Helmarc Arena
- Interactive map of Helmarc Arena
- Location: Belas, Angola
- Coordinates: 8°58′43″S 13°17′01″E﻿ / ﻿8.978635°S 13.283536°E
- Owner: State-owned
- Capacity: 12,720
- Surface: Hardwood
- Scoreboard: Electronic
- Record attendance: 13,000 in

Construction
- Opened: September 18, 2013
- General contractor: Omatapalo

= Pavilhão Multiusos de Luanda =

Indoor arena in Belas, Angola

The Helmarc Arena, also called Arena do Quilamba (Quilamba Arena), is a state-owned multi-purpose indoor arena used mostly for basketball in Belas, Angola. The arena has a seating capacity of 12,720, and features hardwood flooring, an electronic scoreboard and a wide range of features that make it one of the most modern of its kind in Africa.
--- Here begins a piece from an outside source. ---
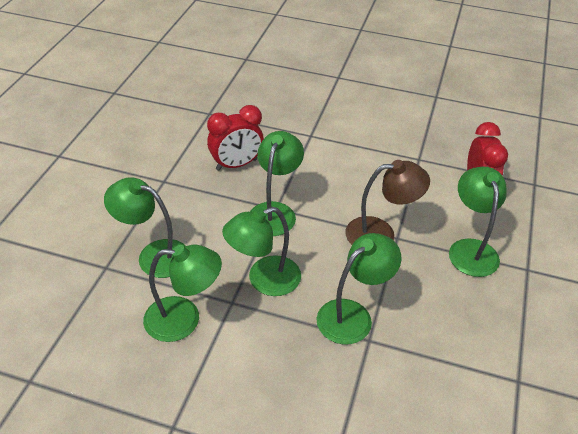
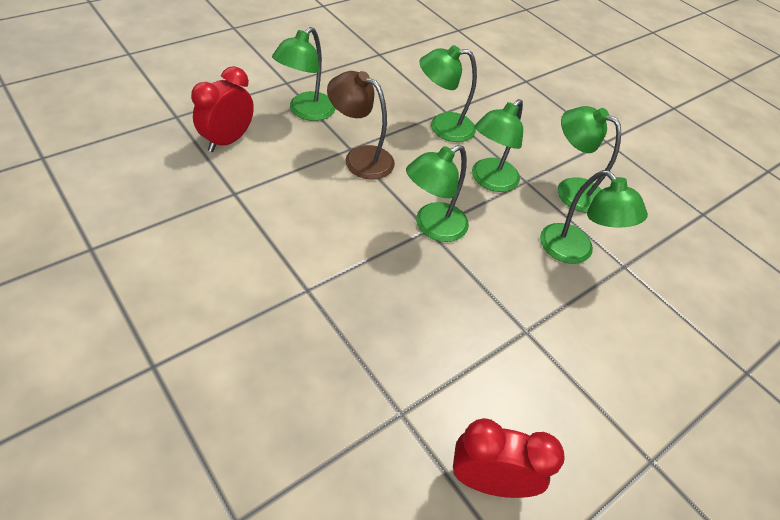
camera: 150 degrees left, 5 degrees up
(236, 165) = (429, 302): red clock -> red clock (488, 481)
(264, 280) = (489, 181): green lamp -> green lamp turned 120 degrees clockwise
It is therefore fit for such sports as basketball, handball, volleyball and roller hockey.

The arena was originally built to host the 2013 Roller Hockey World Championship.

In 2017, the arena was sold out with 13,000 people attending the 2019 FIBA Basketball World Cup qualification game between the home nation and their neighbours of the Democratic Republic of Congo, a record at the time.

The court is located in the Quilamba neighborhood, and across the road to the Estádio 11 de Novembro.